Hace unas semanas, Víctor Lapuente publicó en el diario El País un interesante artículo titulado “La derecha sin Dios”, en el que compara la actitud ética de los conservadores del ámbito anglosajón, nórdico y centroeuropeo con la de los países mediterráneos. No suscribo la totalidad de su análisis, pero me quedo con el argumento de que, en tanto Cameron o Merkel intentan adornar sus políticas con referentes éticos (Edmund Burke, por ejemplo), Berlusconi, Rajoy y compañía constituyen una derecha con Iglesia, pero una Iglesia de dogmas y de normas que ha dejado de lado la moral social.
Por otros caminos, puede llegarse a la misma conclusión. La Reforma de Lutero trasladó la responsabilidad personal al terreno de la fe. “Peca mucho, pero cree más”. De esta forma, en Nueva York o en Berlín, uno puede conseguir la salvación eterna aunque sea un depredador financiero sin el menor escrúpulo, siempre que se crea un poquito eso del Ser Supremo. Al quedarse sin otro código de conducta, también se quedaron sin policía que los vigile (su Iglesia no tiene cabeza visible), de modo que el mundo protestante se ha encontrado con la barra libre del liberalismo, sin que nadie pueda afearle la conducta. Eso sí, hay que mantenerse en la fe y hacerlo públicamente, para no levantar sospechas. Pero no hay problema: basta con decir que eres creyente para que te canonicen (Margaret Thatcher está a un palmo de subir a los altares). Y, claro, si reconoces tu fe, algo tienes que decir de vez en cuando sobre los pobres, y sobre los ancianos, y sobre el futuro de las nuevas generaciones. Léete un discurso cualquiera de Bush y verás que está lleno de estas referencias.

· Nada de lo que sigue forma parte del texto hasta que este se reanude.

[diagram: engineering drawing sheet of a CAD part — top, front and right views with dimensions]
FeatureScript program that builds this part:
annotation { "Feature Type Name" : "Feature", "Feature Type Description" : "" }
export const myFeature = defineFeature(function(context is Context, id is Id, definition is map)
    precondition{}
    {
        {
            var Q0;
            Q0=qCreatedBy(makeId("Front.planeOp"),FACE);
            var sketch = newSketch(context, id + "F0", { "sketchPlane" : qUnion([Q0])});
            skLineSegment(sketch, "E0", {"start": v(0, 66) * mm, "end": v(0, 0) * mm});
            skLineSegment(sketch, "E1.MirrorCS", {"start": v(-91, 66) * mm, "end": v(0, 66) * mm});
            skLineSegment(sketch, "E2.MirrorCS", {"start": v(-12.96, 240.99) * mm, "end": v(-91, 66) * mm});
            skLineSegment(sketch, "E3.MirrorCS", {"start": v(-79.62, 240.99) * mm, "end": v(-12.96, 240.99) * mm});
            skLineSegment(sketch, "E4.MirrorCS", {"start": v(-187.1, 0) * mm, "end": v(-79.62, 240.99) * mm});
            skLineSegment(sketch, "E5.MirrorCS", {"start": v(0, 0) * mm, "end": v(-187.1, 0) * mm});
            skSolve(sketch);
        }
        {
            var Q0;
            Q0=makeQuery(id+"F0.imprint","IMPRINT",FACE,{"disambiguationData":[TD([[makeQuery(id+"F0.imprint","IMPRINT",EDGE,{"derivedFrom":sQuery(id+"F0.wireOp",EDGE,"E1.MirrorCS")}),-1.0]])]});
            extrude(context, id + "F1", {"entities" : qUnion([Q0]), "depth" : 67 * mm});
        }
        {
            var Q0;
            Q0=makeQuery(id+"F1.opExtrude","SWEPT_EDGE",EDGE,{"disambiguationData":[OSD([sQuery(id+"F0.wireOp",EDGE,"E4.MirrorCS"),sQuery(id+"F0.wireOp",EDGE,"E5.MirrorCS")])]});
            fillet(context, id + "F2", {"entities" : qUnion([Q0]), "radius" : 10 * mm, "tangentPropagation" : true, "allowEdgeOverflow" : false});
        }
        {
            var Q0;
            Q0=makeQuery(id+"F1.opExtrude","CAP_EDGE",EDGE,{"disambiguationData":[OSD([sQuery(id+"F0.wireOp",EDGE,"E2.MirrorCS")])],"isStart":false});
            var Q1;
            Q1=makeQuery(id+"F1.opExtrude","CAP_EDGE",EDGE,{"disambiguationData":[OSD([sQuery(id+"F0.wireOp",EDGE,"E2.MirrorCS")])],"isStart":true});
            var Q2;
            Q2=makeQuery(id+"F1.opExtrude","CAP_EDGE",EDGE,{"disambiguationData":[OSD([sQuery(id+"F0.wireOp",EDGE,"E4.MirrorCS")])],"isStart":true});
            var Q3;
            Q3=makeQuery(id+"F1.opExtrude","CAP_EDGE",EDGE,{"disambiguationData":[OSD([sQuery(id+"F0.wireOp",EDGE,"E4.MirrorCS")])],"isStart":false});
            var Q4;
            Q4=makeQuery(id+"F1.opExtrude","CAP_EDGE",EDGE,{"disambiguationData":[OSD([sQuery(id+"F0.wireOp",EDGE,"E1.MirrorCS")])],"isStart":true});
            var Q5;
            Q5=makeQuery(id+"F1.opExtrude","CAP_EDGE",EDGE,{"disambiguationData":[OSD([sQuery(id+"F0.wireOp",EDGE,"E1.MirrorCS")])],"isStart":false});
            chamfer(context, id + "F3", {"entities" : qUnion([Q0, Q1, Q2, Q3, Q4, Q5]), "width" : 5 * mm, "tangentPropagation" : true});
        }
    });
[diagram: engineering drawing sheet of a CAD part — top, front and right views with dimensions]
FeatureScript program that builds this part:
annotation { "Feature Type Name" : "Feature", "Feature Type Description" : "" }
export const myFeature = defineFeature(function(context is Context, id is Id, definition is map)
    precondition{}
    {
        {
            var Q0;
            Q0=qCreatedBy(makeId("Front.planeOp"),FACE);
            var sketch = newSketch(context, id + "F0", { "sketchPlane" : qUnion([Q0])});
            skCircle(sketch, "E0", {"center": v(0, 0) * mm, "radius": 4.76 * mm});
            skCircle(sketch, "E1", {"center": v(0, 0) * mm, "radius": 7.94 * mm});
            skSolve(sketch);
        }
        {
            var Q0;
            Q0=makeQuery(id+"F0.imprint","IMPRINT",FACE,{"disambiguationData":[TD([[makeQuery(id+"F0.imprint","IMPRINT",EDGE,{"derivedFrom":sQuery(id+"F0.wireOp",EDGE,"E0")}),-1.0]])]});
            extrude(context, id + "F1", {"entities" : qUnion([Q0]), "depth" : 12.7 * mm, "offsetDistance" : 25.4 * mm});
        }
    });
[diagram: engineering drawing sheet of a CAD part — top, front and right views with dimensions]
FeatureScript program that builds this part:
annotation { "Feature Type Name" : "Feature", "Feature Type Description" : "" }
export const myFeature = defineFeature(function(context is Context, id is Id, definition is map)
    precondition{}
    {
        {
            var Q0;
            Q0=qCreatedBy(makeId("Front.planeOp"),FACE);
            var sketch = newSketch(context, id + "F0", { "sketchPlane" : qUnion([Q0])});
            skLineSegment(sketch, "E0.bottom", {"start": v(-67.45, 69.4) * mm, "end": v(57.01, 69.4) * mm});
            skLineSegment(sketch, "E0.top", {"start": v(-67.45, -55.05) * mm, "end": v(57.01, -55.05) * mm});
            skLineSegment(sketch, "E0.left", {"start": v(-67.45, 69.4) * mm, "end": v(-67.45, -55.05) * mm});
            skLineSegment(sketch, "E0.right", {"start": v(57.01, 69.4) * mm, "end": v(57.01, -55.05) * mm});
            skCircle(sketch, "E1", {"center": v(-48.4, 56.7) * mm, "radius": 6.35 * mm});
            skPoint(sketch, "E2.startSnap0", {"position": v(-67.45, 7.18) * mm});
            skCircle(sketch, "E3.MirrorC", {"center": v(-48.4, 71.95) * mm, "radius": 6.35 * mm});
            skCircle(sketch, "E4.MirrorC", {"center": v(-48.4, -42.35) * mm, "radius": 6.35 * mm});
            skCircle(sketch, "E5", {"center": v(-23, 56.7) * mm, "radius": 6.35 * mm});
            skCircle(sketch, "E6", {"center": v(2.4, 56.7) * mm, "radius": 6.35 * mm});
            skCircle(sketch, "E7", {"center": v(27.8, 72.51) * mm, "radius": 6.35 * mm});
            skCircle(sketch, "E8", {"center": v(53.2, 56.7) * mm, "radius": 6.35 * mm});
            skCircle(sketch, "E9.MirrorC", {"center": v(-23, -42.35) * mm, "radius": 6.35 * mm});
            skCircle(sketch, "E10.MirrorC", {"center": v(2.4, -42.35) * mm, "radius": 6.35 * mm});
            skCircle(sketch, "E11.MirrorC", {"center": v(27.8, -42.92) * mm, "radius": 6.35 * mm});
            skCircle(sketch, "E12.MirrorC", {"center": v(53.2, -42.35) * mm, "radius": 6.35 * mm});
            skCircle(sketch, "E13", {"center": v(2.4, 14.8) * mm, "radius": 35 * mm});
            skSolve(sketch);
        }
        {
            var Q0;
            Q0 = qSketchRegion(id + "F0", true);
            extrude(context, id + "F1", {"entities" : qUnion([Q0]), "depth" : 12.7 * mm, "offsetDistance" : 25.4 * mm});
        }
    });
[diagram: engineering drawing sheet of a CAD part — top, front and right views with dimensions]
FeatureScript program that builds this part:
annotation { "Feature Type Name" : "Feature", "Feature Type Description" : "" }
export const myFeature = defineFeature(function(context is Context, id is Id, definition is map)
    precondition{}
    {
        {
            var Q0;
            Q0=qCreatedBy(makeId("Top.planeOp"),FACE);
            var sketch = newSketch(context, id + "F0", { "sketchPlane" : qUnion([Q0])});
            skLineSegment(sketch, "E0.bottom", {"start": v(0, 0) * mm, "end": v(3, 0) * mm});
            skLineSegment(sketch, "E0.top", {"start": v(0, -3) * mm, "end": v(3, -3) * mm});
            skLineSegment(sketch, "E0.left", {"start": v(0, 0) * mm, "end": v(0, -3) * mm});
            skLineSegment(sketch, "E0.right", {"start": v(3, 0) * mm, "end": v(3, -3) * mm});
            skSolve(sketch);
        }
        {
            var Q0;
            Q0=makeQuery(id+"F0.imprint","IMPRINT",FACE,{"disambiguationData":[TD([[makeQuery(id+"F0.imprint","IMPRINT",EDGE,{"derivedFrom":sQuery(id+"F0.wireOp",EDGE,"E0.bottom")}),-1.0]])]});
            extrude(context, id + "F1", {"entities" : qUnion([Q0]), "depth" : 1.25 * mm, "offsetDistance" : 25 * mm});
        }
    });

En los países del sur, en cambio, la Iglesia católica ha mantenido su edificio en pie. Y, como el órgano crea la función, en Asturias o en Roma, si quieres sentarte a la diestra del Padre cuando te mueras tienes que respetar sus normas. Lo de que creas o no creas es algo que el confesor de turno no puede comprobar. Por eso se conforma con que cumplas sus ritos y preceptos, nada más. Si, encima, lo llevas bajo palio, te aplaude con las orejas. De aquí que, en España, o en Italia, la derecha no necesite de los referentes morales. Les basta con un Rouco que, de vez en cuando, les pase el cepillo. No encontraremos una sola reflexión ética en mil discursos que leamos de Dolores de Cospedal, pero, eso sí, la señora va a misa con mantilla.
Sospecho, con Víctor Lapuente, que esta alianza entre la derecha liberal y la iglesia ritual puede llevarnos al desastre. Ya lo había avisado John Milton mucho antes, a propósito de Satán, cuando supo que el paraíso se había perdido para siempre: “Así pues, ¡adiós esperanza, y, con la esperanza, adiós temor, adiós remordimientos! Puesto que todo bien está ya perdido para mí, ¡oh, Mal!, sé mi bien, merced a ti compartiré al menos el Imperio con el Rey del Cielo”.
Pensemos en Aznar, sin ir más lejos. Para él, el planeta no es verde, sino azul, de modo que podríamos tirar toda la mierda del mundo por el sumidero que la cosa no dejaría de ser una cuestión de color, es decir, no ética sino estética. Cualquier día lo vemos en el consejo de administración del banco del Vaticano, ganándose la Vida Eterna.